● About this exercise
When you reach the line in the listing below that contains "发表于 2020-9-7 22:31", begin returning lines exactly as written, and stop after the line that contains "我搬了新家，在一栋公寓的23层。视野辽 ...</blockquote>". Return no other lines.

● The records
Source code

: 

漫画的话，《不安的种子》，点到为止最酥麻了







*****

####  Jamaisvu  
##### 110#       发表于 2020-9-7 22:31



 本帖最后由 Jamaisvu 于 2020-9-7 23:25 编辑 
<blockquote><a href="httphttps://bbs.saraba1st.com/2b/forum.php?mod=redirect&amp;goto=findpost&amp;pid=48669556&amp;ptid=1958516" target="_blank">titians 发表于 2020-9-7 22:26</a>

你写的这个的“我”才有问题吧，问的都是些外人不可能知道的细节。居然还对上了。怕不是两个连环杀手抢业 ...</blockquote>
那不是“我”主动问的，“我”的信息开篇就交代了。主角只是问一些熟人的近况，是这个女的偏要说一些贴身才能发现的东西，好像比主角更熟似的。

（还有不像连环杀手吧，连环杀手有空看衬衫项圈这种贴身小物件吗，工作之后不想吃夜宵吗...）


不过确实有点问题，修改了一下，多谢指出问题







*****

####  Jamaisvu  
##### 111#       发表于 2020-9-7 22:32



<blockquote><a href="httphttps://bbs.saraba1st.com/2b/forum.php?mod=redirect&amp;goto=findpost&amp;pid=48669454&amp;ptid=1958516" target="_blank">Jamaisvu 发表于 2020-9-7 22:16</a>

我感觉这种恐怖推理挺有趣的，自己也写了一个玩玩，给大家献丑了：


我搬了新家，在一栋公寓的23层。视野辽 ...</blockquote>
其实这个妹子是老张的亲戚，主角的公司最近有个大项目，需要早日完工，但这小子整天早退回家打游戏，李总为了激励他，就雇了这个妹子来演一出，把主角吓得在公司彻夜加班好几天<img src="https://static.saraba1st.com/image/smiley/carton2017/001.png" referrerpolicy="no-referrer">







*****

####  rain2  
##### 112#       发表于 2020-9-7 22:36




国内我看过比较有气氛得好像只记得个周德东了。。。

● Solution for this problem
##### 110#       发表于 2020-9-7 22:31



 本帖最后由 Jamaisvu 于 2020-9-7 23:25 编辑 
<blockquote><a href="httphttps://bbs.saraba1st.com/2b/forum.php?mod=redirect&amp;goto=findpost&amp;pid=48669556&amp;ptid=1958516" target="_blank">titians 发表于 2020-9-7 22:26</a>

你写的这个的“我”才有问题吧，问的都是些外人不可能知道的细节。居然还对上了。怕不是两个连环杀手抢业 ...</blockquote>
那不是“我”主动问的，“我”的信息开篇就交代了。主角只是问一些熟人的近况，是这个女的偏要说一些贴身才能发现的东西，好像比主角更熟似的。

（还有不像连环杀手吧，连环杀手有空看衬衫项圈这种贴身小物件吗，工作之后不想吃夜宵吗...）


不过确实有点问题，修改了一下，多谢指出问题







*****

####  Jamaisvu  
##### 111#       发表于 2020-9-7 22:32



<blockquote><a href="httphttps://bbs.saraba1st.com/2b/forum.php?mod=redirect&amp;goto=findpost&amp;pid=48669454&amp;ptid=1958516" target="_blank">Jamaisvu 发表于 2020-9-7 22:16</a>

我感觉这种恐怖推理挺有趣的，自己也写了一个玩玩，给大家献丑了：


我搬了新家，在一栋公寓的23层。视野辽 ...</blockquote>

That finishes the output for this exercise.